Dünya edebiyat tarihinde masallar olağan üstü olaylar, kahramanlar üzerine kurulup kurgulanmaktadır. Türk masalları da anlatılarında bu mitsel özellikleri taşımaktadır. Mitsel anlatılar özellikle ilkel toplulukların içinden çıkıp nesiller boyu etkisini sürdürmektedir. Türk masal anlatıları da kendi ilkel kültürel yapısında etkili olan Şamanizm anlatılarından aktarılan öğelerle beslenmektedir. Türk kültürel yapısında İslamiyet öncesi Şamanizm inancının öğeleri etkindir ve İslamiyet'in kabulünden sonra Şaman gelenekleri kültürün içinde hızla zayıflamaya başlamış ancak tamamen yok olmamıştır. Anadolu'ya yerleşen Türkler gelirken bu özellikleri de beraberlerinde getirmiş ve masallarda yaşatmışlardır. Altay masallarında yer alan Tastaray yansıması Keloğlan masallarında da kendini göstermektedir. Kahramanlar zaman içinde yer aldığı bölgeye uygun olarak şekillense de ilkel toplumsal kültüründen de izler taşımaktadır. Bu anlatı etkisi Türk Anadolu masal ve geleneksel yapısında da izlerini sürdürmektedir. Keloğlan masalları, Anadolu insanın kendini yönetenlere söylemek isteyip de söyleyemediklerini aktardıkları, bunun yanı sıra dönem kültürünü, korku ve umutlarını da yansıttıkları araçlar olarak dikkat çekmektedir. Çalışmada, Rus biçimci Vladimir Propp'un masalın değişmez temel taşları olarak değerlendirdiği işlevlerine Keloğlan masalları yerleştirilmeye çalışılmaktadır.
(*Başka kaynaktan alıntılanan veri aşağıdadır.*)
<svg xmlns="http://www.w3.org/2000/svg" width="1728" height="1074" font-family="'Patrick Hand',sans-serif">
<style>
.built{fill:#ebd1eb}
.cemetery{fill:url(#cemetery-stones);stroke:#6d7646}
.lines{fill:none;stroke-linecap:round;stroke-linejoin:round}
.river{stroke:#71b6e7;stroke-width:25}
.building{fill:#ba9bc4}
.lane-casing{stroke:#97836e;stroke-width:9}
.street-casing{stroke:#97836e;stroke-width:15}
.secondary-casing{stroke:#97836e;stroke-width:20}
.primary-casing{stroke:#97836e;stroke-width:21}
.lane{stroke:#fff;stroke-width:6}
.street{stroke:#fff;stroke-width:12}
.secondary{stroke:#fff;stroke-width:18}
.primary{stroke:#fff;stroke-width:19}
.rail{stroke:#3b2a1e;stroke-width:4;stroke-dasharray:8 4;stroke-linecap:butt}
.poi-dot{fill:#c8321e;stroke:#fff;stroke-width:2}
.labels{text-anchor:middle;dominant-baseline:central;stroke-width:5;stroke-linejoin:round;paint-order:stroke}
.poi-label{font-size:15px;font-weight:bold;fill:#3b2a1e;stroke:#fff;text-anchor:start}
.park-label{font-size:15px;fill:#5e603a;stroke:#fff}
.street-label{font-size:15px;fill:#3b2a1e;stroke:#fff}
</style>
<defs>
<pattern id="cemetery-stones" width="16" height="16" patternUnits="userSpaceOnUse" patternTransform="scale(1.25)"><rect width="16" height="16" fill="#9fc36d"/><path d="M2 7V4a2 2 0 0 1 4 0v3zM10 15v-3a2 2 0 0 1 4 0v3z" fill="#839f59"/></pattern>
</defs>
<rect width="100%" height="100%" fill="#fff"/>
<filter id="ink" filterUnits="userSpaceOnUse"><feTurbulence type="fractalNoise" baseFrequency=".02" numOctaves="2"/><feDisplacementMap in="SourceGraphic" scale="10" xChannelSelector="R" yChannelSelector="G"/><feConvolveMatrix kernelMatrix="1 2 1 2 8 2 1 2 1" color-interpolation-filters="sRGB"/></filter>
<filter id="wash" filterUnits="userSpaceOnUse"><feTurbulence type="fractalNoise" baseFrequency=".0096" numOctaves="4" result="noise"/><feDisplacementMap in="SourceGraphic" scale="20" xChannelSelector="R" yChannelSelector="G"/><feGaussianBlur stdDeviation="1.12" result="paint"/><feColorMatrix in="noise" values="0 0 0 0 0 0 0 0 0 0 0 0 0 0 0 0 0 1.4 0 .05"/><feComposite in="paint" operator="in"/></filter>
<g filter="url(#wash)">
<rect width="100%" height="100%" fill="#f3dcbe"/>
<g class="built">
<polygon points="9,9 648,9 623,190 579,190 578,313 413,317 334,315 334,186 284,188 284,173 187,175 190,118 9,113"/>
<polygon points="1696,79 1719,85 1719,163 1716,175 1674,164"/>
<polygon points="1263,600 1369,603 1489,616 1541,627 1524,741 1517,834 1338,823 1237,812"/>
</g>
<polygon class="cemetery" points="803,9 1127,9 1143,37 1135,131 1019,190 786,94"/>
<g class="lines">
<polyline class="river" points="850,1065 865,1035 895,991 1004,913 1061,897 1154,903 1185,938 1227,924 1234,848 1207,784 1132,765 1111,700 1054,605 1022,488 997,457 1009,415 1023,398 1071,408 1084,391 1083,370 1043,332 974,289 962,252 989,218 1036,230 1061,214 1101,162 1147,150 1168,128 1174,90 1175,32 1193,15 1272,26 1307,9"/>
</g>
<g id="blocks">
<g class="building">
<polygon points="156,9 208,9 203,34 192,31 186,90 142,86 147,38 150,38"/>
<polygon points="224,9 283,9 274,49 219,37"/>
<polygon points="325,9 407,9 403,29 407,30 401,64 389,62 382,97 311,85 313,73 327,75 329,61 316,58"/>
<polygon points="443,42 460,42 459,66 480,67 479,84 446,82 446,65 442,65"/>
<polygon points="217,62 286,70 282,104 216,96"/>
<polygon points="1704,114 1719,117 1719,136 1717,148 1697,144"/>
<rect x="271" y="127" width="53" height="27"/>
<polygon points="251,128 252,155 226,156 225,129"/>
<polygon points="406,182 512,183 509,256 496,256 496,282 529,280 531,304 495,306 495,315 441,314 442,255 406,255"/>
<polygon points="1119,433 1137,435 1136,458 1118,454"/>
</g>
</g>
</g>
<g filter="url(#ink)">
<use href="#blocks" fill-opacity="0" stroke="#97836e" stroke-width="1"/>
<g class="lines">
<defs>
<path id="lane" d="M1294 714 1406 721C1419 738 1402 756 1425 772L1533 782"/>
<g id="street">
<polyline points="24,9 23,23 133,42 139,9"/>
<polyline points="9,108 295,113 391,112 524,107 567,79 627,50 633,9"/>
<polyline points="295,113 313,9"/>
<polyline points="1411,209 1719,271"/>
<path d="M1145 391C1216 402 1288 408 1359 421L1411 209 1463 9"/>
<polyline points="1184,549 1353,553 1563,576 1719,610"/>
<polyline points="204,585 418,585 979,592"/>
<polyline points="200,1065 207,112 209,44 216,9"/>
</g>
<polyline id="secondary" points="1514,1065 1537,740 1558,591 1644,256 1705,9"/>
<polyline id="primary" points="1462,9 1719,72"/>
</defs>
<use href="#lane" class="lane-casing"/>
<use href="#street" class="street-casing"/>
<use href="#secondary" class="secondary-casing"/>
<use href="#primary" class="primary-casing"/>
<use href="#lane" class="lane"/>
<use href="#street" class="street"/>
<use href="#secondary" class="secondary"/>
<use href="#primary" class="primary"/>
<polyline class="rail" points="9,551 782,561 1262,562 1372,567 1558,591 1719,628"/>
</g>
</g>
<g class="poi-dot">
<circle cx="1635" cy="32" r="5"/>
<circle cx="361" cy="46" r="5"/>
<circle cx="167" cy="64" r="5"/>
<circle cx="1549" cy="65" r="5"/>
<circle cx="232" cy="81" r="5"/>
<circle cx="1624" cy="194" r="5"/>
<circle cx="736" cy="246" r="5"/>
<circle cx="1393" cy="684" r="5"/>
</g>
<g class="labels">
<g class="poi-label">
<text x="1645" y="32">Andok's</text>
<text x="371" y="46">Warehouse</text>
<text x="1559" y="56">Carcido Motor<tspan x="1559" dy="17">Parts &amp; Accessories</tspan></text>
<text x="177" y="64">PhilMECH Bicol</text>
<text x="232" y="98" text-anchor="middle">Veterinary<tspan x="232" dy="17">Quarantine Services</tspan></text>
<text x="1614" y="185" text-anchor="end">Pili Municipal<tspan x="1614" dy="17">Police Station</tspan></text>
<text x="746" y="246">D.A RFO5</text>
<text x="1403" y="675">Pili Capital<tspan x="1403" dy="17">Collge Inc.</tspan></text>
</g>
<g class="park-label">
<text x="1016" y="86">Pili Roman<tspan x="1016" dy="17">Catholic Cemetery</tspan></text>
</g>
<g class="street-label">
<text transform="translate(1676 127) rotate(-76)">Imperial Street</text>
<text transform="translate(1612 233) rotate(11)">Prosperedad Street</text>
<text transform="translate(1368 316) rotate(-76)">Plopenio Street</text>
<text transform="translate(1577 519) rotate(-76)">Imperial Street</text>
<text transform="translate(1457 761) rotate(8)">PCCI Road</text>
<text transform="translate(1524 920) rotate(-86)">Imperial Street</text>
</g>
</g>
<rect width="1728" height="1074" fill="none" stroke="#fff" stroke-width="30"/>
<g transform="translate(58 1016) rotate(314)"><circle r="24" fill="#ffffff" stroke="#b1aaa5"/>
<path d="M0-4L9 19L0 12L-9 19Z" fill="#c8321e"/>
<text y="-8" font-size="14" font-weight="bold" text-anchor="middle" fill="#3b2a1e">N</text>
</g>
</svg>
In the history of World literature, tales are built on super natural events and heroes. Turkish tales also have the characteristics of these mythical features. Mythical narratives especially have born from primitive societies, and sustained their impact on generations. Turkish mythical narratives have nourished from the elements of Shamanism narratives which have a deeply impact on their own primitive cultural structure. The elements of pre-Islamic Shamanism believe are efficient in Turkish cultural structure. After the acceptance of Islam, traditions of Shamanism have rapidly lost their influence but they have not completely disappeared. The Turks, who settled down in Anatolia, have brought these features with themselves and kept alive in the tales. The Tastaray reflection in Altay tales has showed itself in the tales of Keloğlan, too. The heroes have carried traces of a primitive social culture, in accordance with the area which they have taken place over time. The influence of this narrative has continued its existence in the structure of Turkish tales and traditions. The Keloğlan tales draw attention to the fact that Anatolian people convey what they can not say and say to the self-governing, as well as instruments of the period cult, reflecting their fear and hopes. In the study, the Russian formalist Vladimir Propp is trying to place Keloğlan tales on the functions he regards as the unchanging foundation stones of the fairy.